# 39 Articles



## Ambrose (Sep 28, 2006)

What are the important differences between the 39 Articles and the WCF? 

Based on many of the comments I've read from Presbyterians, it seems that the consensus is that they are OK insofar as they go, but are viewed as a "lowest-common-denominator" type document as far as Reformed theology goes. Am I correct on that as representing the typical Presbyterian view? 

For example in this thread, Bob Vigneault states:



> "The Aglican church did not come out of the reformation. It is basically a popeless RCC that was born out of Henry VIII's illegal divorce of his first wife. Their 39 articles of confession do contain some elements of Calvinism but is really just one large compromise of anything goes doctrines."



So now as a former Baptist that has spent some time in the world of micro-Presbyterianism, what would be a good starting point for learning more about the 39 Articles, the Reformed Episcopal Church, and how they compare and contrast to the WCF and the Reformed Presbyterian denominations? Suggestions on books, essays, etc. would be appreciated as well as tips from the more learned here. 
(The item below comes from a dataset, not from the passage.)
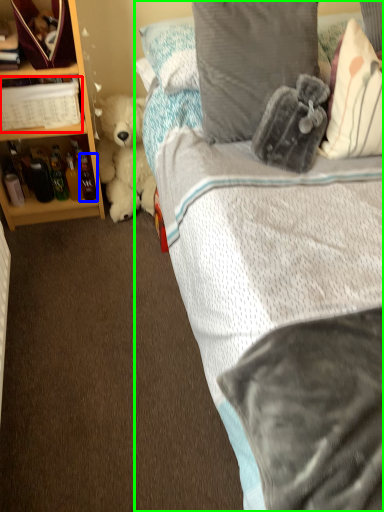
Question: Which object is positioned farthest from book (highlighted by a red box)? Select from bottle (highlighted by a blue box) and bed (highlighted by a green box).

Choices:
 (A) bottle
 (B) bed

Answer: (B)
I ain't stupid, just ignorant.


----------



## WrittenFromUtopia (Sep 28, 2006)

In fairness, both the Westminster Standards and continental Reformed confessions are "ecumenical" documents, albeit within the "Reformed Tradition."


----------



## VirginiaHuguenot (Sep 28, 2006)

I don't have time for a full treatment of this at the moment (I'll try to come back to it if it will be helfpul when I have a bit more time) but there are a few things worth keeping in mind.

The 39 Articles represent a creed that is Reformed in soteriology, but Erastian/Episcopal in church-state matters and it follows the normative principle of worship. The Westminster Confession is Reformed in soteriology, Presbyterian and theocratic (Establishment Principle) in church/state government, and it follows the regulative principle of worship. 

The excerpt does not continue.